Zeynep Rona Sanat Arşivi Yeniden Kamuya Açılmalıdır

Zeynep Rona Sanat Arşivi’nin sitesi yakın bir tarihte açıldı: www.zeynepronaarsivi.com. Siteye girdiğinizde şu bilgiyle karşılaşıyorsunuz: “Sadece 2006-2014 yılları arasındaki belge kayıtlarına ve 2000-2014 yılları arasındaki sergi künyelerine ulaşabilirsiniz. Önceki yıllara ulaşmak için fiziksel arşivi ziyaret etmeniz gerekmektedir. Bugün randevuyla kullanılabilir durumdadır.”

 

Arşiv sitesi ekran resmi

 

Fakat arşivin hikâyesi bu kadar kısa değil. Sanat tarihçisi, araştırmacı, yazar ve çevirmen Zeynep Rona, 1970’lerden başlayarak 2014’e kadar kesintisiz olarak sürdürdüğü bir sanat arşivinin sahibi.
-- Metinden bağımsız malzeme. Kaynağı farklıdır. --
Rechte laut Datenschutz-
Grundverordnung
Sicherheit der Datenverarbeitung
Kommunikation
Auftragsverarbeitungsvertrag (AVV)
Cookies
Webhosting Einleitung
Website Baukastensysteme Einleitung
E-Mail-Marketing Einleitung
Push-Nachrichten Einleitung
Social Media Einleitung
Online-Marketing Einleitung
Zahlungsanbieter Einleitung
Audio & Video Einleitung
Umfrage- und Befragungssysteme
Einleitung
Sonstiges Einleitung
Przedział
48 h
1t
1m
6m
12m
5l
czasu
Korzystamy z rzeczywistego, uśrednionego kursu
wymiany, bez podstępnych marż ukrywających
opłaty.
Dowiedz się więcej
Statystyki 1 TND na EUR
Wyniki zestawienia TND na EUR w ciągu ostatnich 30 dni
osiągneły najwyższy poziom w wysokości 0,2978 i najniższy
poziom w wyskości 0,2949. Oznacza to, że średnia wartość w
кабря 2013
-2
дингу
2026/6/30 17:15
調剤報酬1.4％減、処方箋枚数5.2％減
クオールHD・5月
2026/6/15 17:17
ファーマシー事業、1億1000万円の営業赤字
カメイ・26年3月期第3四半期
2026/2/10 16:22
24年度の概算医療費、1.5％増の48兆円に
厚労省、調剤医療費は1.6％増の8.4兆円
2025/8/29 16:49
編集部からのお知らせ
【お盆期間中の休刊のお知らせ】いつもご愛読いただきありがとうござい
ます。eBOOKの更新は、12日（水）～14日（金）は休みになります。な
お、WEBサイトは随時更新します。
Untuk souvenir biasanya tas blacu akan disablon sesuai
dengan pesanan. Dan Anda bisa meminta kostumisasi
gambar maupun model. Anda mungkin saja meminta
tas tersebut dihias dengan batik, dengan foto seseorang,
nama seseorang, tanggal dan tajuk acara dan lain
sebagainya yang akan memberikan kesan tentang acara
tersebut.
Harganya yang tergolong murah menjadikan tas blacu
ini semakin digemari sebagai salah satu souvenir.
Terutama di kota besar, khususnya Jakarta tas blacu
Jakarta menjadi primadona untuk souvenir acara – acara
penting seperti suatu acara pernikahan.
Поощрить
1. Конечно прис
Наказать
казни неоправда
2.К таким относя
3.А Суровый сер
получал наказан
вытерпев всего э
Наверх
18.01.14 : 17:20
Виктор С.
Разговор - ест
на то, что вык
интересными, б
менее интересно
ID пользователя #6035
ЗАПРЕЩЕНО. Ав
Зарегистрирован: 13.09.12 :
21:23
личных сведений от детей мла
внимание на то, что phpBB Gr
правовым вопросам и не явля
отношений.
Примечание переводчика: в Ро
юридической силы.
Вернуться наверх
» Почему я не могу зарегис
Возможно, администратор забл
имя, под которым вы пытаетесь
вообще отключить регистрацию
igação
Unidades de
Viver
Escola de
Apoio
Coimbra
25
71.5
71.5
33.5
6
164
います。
Rona’nın bireysel bir girişimle oluşturduğu ve 2006’ya kadar kendi evinde bulunan arşiv, bu tarihten itibaren Santralistanbul projesi kapsamında İstanbul Bilgi Üniversitesi’nde sürdürülür. 2010 Haziran’da yönetim değişikliği nedeniyle tasfiye edilip Zeynep Rona’ya devredilen arşiv, yine Rona tarafından kendi evinde sürdürülmeye devam eder. Ta ki 2012’de Mimar Sinan Güzel Sanatlar Üniversitesi’ne bağışlanana kadar... MSGSÜ 2012’de Resim-Heykel Müzesi’nin yeni yerine taşınması ve projelendirilmesi gündeme geldiğinde, Zeynep Rona Arşivi’ni de bünyesine katmak ister. Zeynep Rona, MSGSÜ’nün böyle bir sanat arşivi için en uygun adres olduğunu düşünerek arşivi MSGSÜ’ye bağışlar. Bunun üzerine Bilgi Üniversitesi depolarında korunan belgeler, MSGSÜ Bomonti Kampüsü’ne taşınır. Daha sonra rektörlüğün isteğiyle Sanat Tarihi Bölümü’ne bağlanır ve fiziksel varlığını bu bölümde sürdürür. Arşivde görevlendirilecek kişi, sözleşmenin imzalandığı Ocak 2014’ten Haziran 2014’e kadar haftada iki gün gönüllü olarak Zeynep Rona’yla birlikte çalışır. Fakat kadro, söz verildiği sürede çıkmayınca ayrılmak zorunda kalır. Böylece Temmuz 2014 itibariyle arşiv kapılarını kapatır ve MSGSÜ Bomonti Kampüsü’nün depolarına kaldırılır. Üniversite yönetiminden “Arşivin kapanması söz konusu değildir”[1] açıklaması gelse de, bugün arşive erişim randevuyla sağlanıyor. Daha da ötesi, Temmuz 2014’ten beri arşivde kimse çalışmadığı için Zeynep Rona Arşivi’ne yeni belge girişi sağlanamıyor. Arşivin akıbetinin ne olacağını bugün ne Zeynep Rona, ne de kamuoyu biliyor.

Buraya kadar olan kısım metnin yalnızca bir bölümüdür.